Method for Nonlinear Dimensionality Reduction of Spectrograms
[0023] Figure 3 shows a method 300 for reducing a dimensionality of a spectrogram. Steps
of the method 300 can be performed by a processor 301 including memory and input/output
interfaces. The method includes a regularized non-negative matrix factorization (RNMF)
310, which is performed iteratively, until a termination condition 320 is satisfied.

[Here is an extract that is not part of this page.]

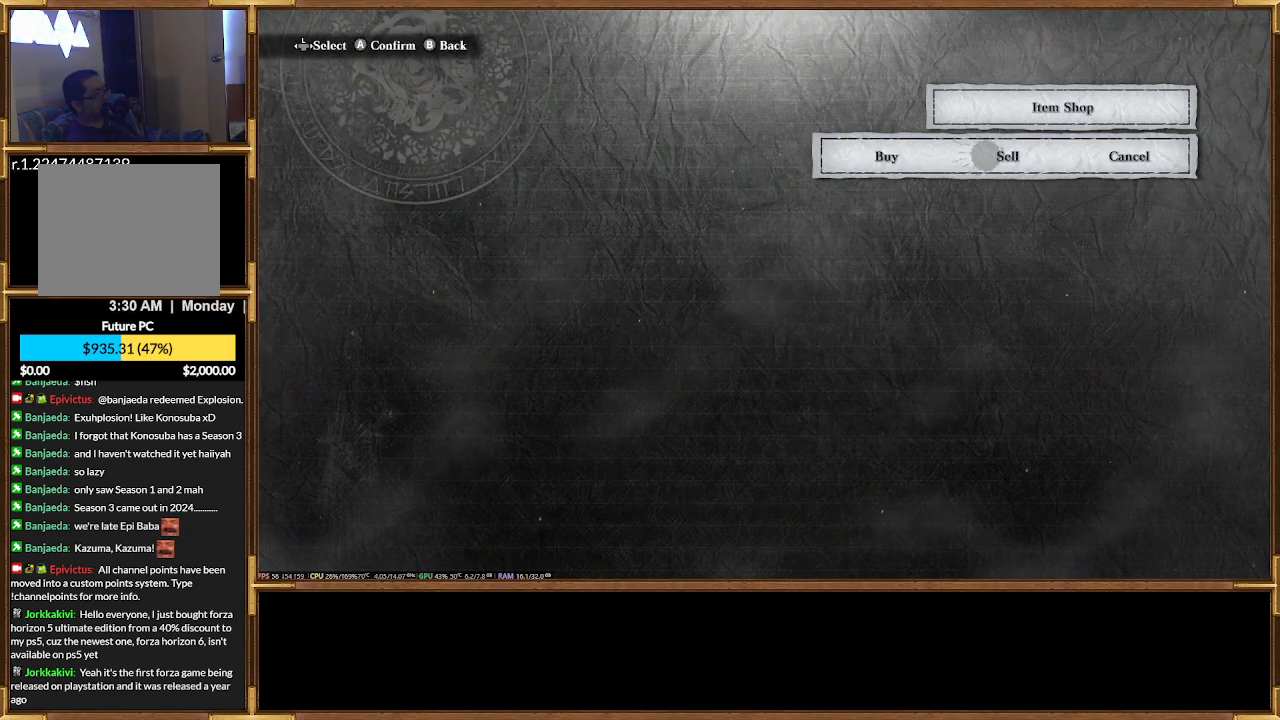
{"dt_ms": 1000, "buttons": []}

[0024] Inputs to the method include the spectrogram matrix 120, the number n 313 of independent
processes generating the spectrogram, an intermediate time basis matrix
Hin., 311, an intermediate frequency basis matrix
Win315, a gradient
ϕ(H) 317 of an independence regularization requirement, and a threshold T
h 340.
[0025] The spectrogram matrix represents the spectrogram acquired from the
n independent processes. The number of independent processes is less than a number
of rows in the spectrogram matrix 120, i.e., less than the number of frequency bands
130 in the spectrogram 110. The intermediate time basis matrix
Hin is constructed at random with a number of rows equal to the number
n and a number of columns equal to the number of columns in the spectrogram matrix
120. The intermediate frequency basis matrix
Win 315 is constructed at random with a number of columns equal to the number n and a
number of rows equal to the number of rows in the spectrogram matrix 120. The threshold
340 can indicate a number of iterations, or a difference in values between the current
and previous iterations.
[0026] In each iteration, the RNMF 310 determines frequency and time basis matrices
W,
H 320 according Equation (5), with the gradient
ϕ(H) defined according to Equations (6)-(14).

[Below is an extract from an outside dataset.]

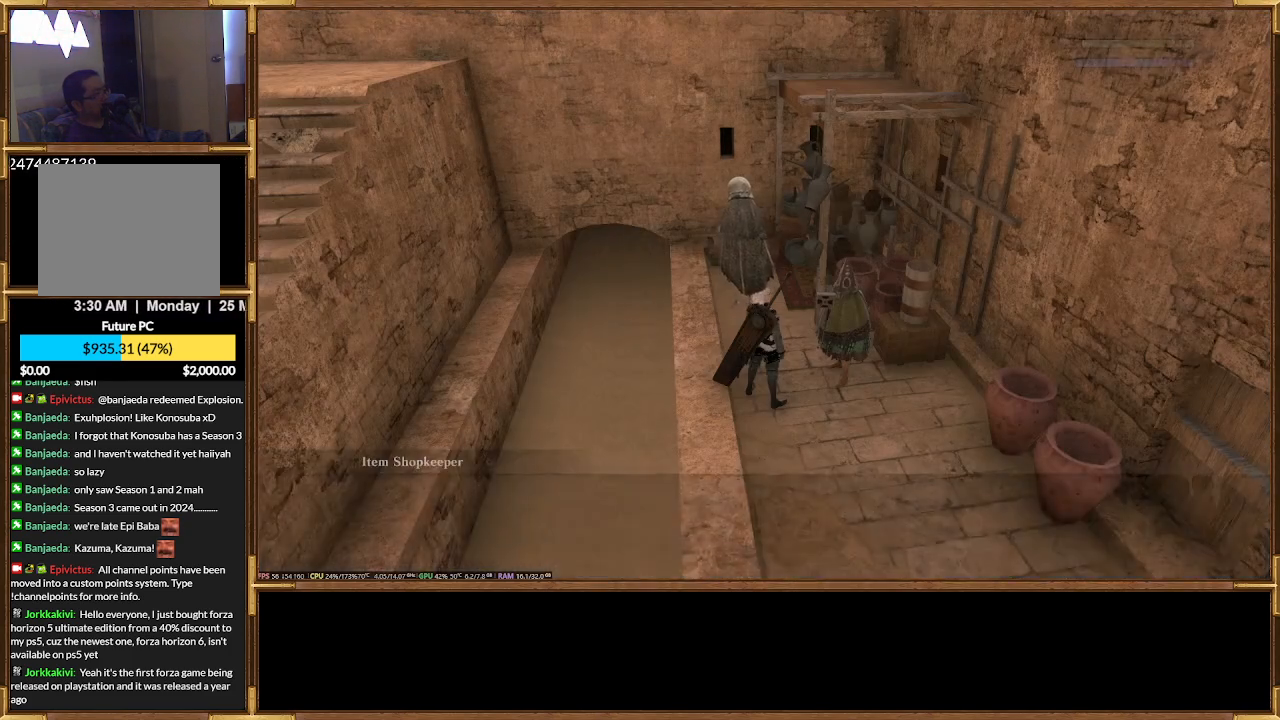
{"dt_ms": 1000, "buttons": []}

[0027] Satisfaction of the termination condition is checked 330. If the condition is false,
the RNMF is repeated with updated factors
W, H 320. Otherwise, if true, the matrix
W 230 and matrix
H 240 are output.
[0028] Although the invention has been described by way of examples of preferred embodiments,
it is to be understood that various other adaptations and modifications may be made
within the spirit and scope of the invention. Therefore, it is the object of the appended
claims to cover all such variations and modifications as come within the true spirit
and scope of the invention.
1. A method for reducing a dimensionality of a spectrogram of a signal produced by a
number of independent processes, the spectrogram is represented by a spectrogram matrix
such that the spectrogram matrix is factored into a combination of a frequency basis
matrix and a time basis matrix, wherein values of rows of the time basis matrix are
substantially independent, using a processor (301) for performing steps of the method,
comprising the steps of:
acquiring (315) an intermediate frequency basis matrix having a number of columns
equal to the number of independent processes and a number of rows equal to the number
of rows in the spectrogram matrix;
acquiring (311) an intermediate time basis matrix having a number of rows equal to
the number of independent processes and a number of columns equal to the number of
columns in the spectrogram matrix;
acquiring (317) a gradient of an independence regularization requirement;
updating (310) the intermediate frequency basis matrix and the intermediate time basis
matrix according to a non-negative matrix factorization (NMF) with the gradient of
the independence regularization requirement; and
selecting (330) the intermediate frequency basis matrix as the frequency basis matrix
and the intermediate time basis matrix as the time basis matrix, if a termination
condition is reached; and otherwise
repeating (330) the updating.
2. The method of claim 1, further comprising:
selecting the number of independent processes such that the number of the independent
processes is less than a number of rows in the spectrogram matrix.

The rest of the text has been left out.